Why Facebook becoming new Yahoo? - akarambir
https://plus.google.com/113117251731252114390/posts/cmrXCip3uhu

======
rjd
TBH I thought Facebook was innovating like hell, rebuilding itself into a
communication platform instead of a social network.

From what I've seen working on a major news site they are destroying Google in
referral traffic. Seems to me they know what they are doing, and its no
accident they are in the number one place.

He's totally correct about them copying Google+ features, but thats just
reaction to a threat, all companies do this when a competitor comes alone. Its
nothing more than an attempt to undervalue.

He's also wrong about the noise controls on Facebook. They work well, they
monitor interest to those who follow you, and if theres interest the post gets
promoted. If its not getting promoted, chances are that it didn't get initial
traction.

Plus the audiences are completely different, I don't have a single tech
orientated thing on Facebook. Just music, the arts, TV shows, stuff I do to
relax and have fun.

I don't expect to see Scoble articles on my Facebook, I expect to see them in
my special curated RSS feeds which I read when I work. Maybe I'm weird not
wanting to mix pleasure and work, but I kind of think it would be the norm.

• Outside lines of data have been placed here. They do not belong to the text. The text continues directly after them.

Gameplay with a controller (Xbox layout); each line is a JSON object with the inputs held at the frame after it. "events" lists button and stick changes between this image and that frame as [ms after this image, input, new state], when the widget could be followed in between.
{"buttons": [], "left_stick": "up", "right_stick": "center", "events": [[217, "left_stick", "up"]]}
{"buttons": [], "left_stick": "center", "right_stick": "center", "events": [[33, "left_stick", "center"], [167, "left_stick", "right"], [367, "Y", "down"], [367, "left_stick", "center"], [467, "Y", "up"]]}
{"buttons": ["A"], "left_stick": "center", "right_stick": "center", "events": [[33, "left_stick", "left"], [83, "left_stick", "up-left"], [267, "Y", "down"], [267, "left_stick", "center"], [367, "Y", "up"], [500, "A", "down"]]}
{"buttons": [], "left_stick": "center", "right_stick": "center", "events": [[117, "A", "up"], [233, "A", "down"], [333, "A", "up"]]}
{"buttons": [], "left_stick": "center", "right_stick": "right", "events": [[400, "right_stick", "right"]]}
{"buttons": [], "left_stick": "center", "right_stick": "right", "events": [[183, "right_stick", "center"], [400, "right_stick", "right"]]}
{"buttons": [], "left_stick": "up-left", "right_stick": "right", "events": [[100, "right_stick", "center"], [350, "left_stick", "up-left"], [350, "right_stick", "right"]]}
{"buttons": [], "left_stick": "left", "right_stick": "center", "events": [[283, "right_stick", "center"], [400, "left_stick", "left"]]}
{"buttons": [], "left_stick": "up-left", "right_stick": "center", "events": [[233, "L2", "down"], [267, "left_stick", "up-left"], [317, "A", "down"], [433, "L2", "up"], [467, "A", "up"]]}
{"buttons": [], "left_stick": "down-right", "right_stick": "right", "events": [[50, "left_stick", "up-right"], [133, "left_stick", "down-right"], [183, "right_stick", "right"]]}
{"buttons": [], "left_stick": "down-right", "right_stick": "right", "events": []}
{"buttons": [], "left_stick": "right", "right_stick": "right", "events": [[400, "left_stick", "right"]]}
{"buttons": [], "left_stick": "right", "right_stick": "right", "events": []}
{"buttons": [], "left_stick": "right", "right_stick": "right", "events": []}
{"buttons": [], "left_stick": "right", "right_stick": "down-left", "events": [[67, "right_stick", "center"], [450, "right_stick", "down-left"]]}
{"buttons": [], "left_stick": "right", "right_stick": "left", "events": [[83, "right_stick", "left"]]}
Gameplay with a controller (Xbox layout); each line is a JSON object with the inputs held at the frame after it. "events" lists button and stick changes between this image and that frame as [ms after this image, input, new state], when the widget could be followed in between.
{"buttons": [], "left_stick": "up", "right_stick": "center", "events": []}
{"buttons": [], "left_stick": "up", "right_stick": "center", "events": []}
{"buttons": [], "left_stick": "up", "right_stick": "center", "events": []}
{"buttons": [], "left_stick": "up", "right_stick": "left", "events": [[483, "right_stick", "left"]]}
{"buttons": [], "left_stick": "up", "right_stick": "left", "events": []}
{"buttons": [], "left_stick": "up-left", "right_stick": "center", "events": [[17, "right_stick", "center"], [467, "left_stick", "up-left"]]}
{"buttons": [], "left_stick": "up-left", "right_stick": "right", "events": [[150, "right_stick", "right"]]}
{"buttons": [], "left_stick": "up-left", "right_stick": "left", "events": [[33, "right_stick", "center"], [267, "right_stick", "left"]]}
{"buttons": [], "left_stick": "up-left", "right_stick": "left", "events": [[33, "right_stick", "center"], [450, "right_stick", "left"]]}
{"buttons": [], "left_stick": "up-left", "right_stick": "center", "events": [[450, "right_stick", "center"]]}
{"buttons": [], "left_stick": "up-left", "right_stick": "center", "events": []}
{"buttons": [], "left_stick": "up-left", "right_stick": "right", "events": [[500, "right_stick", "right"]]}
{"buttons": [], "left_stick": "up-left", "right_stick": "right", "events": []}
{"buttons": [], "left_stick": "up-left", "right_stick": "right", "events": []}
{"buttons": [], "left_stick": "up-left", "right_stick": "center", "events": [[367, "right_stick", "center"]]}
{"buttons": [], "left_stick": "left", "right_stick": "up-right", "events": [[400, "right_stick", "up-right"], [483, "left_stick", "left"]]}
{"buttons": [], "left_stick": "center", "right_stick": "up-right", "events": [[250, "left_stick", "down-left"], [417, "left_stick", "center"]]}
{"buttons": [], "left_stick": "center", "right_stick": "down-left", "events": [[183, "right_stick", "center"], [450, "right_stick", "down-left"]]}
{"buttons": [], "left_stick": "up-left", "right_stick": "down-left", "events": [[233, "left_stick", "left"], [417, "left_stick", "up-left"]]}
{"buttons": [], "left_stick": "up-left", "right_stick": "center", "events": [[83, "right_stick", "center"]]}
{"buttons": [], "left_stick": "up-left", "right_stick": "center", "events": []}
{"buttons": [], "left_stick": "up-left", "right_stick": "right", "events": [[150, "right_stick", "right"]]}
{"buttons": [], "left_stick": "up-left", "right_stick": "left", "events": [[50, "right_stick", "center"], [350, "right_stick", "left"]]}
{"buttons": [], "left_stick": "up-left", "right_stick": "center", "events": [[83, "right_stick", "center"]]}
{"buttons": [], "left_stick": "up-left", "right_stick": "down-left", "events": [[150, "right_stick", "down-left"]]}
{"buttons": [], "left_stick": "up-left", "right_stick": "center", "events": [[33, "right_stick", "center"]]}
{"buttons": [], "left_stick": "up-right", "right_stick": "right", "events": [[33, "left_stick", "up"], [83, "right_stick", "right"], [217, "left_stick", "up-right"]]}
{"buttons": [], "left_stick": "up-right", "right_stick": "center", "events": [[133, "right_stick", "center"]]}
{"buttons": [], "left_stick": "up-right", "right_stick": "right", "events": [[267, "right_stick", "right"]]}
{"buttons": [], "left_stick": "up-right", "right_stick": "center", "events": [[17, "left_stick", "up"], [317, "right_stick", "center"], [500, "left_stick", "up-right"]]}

Google+ is in a heavy nose dive, except for a few demagogue like figures, and
a very tech orientated control prone to idolisation of said people. I haven't
noticed an inch of innovation on it at all, so this guys entire article seems
like an agenda push, rather than actual analysis or reporting. I've never
followed this guy before, but he's definitely devalued my opinion of him and
gone onto "talk with a grain of salt" list for that piece.

I guess this guy is his little attention bubble and blind to fact that Google+
is a joke to everyone else, is being lampooned very hard on other social
websites. This one from Reddit had me laughing the other day
<http://i.imgur.com/XNkyT.png>

------
Ashoat
Honestly, I'm failing to see how G+ is a "creature of vision". Sure, it has a
couple new and unique features - circles, chat, etc. But most of it is a
direct copy of Facebook! Profile and feed are two examples where Facebook has
innovated to establish itself as a strong identity provider, and G+ blatantly
copied those features.

I'm not blaming Google for doing that. In fact, were I in their position I
would be doing the exact same thing. But it's silly to claim that Facebook
doesn't innovate. I'm not sure if people are just so used to ideas like the
News Feed that they don't see it, but a couple years ago Facebook created that
feature and it led to an explosion of social communication on their site.

It's also worth pointing out that Facebook's mission statement is "to make the
world more open and connected". If you look at their products from that
perspective, I think they start more like "Win!" and less like "Fail!"

------
nod
I think the author goes wrong here: "I think we can all agree that tech
companies can be slotted into the following [4] categories"

This opinion does not reflect reality - it seeks to take a messy
multidimensional spectrum and collapse it into a nice tidy bundle that can
provide a self-satisfying mental model and throw off look-at-me-I'm-so-wise
sound-bites.

This is the failure of punditry, and this is why reading this article (and
parsing out its underlying assumptions) is not worth your time.

------
protomyth
I think Microsoft has vision, it's just more in terms of the customer via one
product (Windows). Their vision is to own the market and do what is needed to
get there. It does help that they have some amazing people working there. It
would help more if they could trim the turf-protecting management down.